Friday, August 2, 2013

Customer (dis)service

Remember the days when customer service was an important part of any business?  When something went wrong, the company would go out of their way to make things better.  I remember entering the workforce and always hearing "The customer is always right."  At that time, I worked at a fast food joint.  It was drummed in to me that even if the customer was wrong, it was my job to make it right.

What has happened to our society?  It seems that not only are customers disinterested, but also lazy.  It has become cool to blame the customer for even the most egregious of sins committed by the company itself.

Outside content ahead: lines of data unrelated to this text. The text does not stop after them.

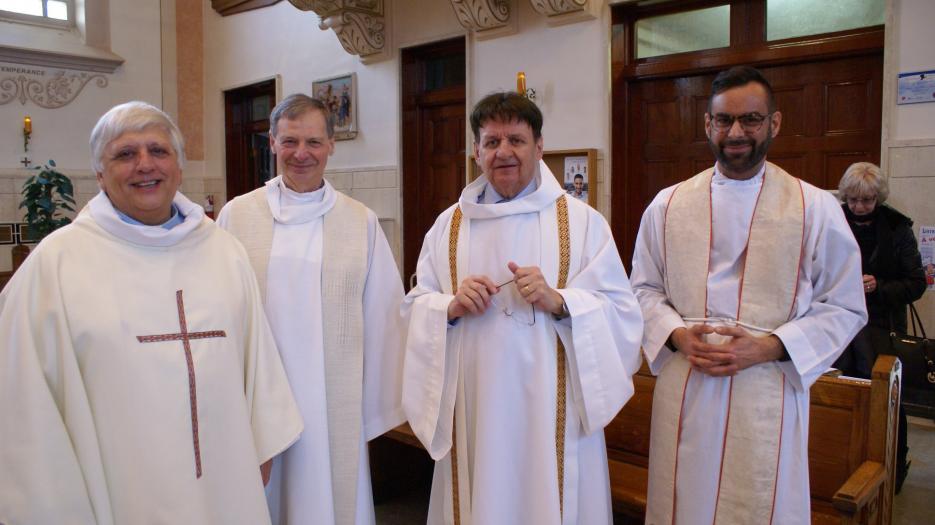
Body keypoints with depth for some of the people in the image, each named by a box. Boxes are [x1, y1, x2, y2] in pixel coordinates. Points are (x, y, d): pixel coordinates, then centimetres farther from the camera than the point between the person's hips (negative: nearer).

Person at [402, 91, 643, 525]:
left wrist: (559, 302, -19)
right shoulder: (449, 225, 7)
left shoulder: (582, 221, 0)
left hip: (550, 406, -2)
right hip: (474, 407, 2)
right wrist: (451, 307, -12)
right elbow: (415, 308, 8)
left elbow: (622, 311, -3)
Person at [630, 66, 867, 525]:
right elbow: (644, 288, 10)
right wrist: (676, 334, -9)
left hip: (767, 397, -1)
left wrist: (771, 347, -13)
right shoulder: (668, 205, 6)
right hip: (683, 395, 2)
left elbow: (844, 307, 1)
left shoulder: (816, 209, 0)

In recent years, I have had experiences with companies that just didn't return phone calls.  (Don't they need business?) Companies where employees simply flat out LIE about their products.  My most recent experience was with a non-profit.  It's not a traditional non-profit, such as a charity.  This particular organization is more of a group of individuals that gather together to educate others.

For my dog friends, it is very similar to a dog training club.  For those who don't know, the dog training clubs were started so that individuals had a place to train their own dogs for things such as competitive obedience. It was soon realized that simply exist in and among themselves, there is not enough money to cover the expenses so the organization must branch out.  In the case of the dog training club, it becomes necessary to invite the general public.  The members of the club help train John Q public in the basics--come, sit, stay-- and the influx of money helps pay for wonderful things like new equipment, rent on the building, and hopefully air conditioning.

The end result is that the dog club then must think and function like a business.  It must provide the classes and services that its "customers" (the general public) wants and can use.  When it does so it thrives, when it doesn't it dies. The members will tell you that all they want is a place to train their own dogs!  I understand, I've been there.  But that isn't how it works in the real world.

The particular organization (we'll call it "Group X) is dying a slow and painful death.  The ones in charge have not yet realized how much they rely on those outside the "golden circle" if they wish to survive.  I find this sad, because it's a great organization.  It has lots to offer a community, and my early involvement with them was a wonderful experience.

Unfortunately, there has been a "power shift" at the top.  This change has not had a positive influence on the group.  My recent experiences with Group X has been increasingly frustrating.  The services promised have not been delivered, and Group X is becoming simply a shell with it's name on the outside--a hollow promise to the community.  When things go wrong (which seems to be more and more often these days)- the new person in charge becomes first defensive, and then condescending.  Customer service, to Group X, is non-existent.  I was told "we don't work like that."  And that, Group X, is why you are failing financially.  In order to survive, especially in this economy, you must THINK like a business.  If you continue to run off your customers, you will be left with nothing.  And in the end, it will be the community that loses.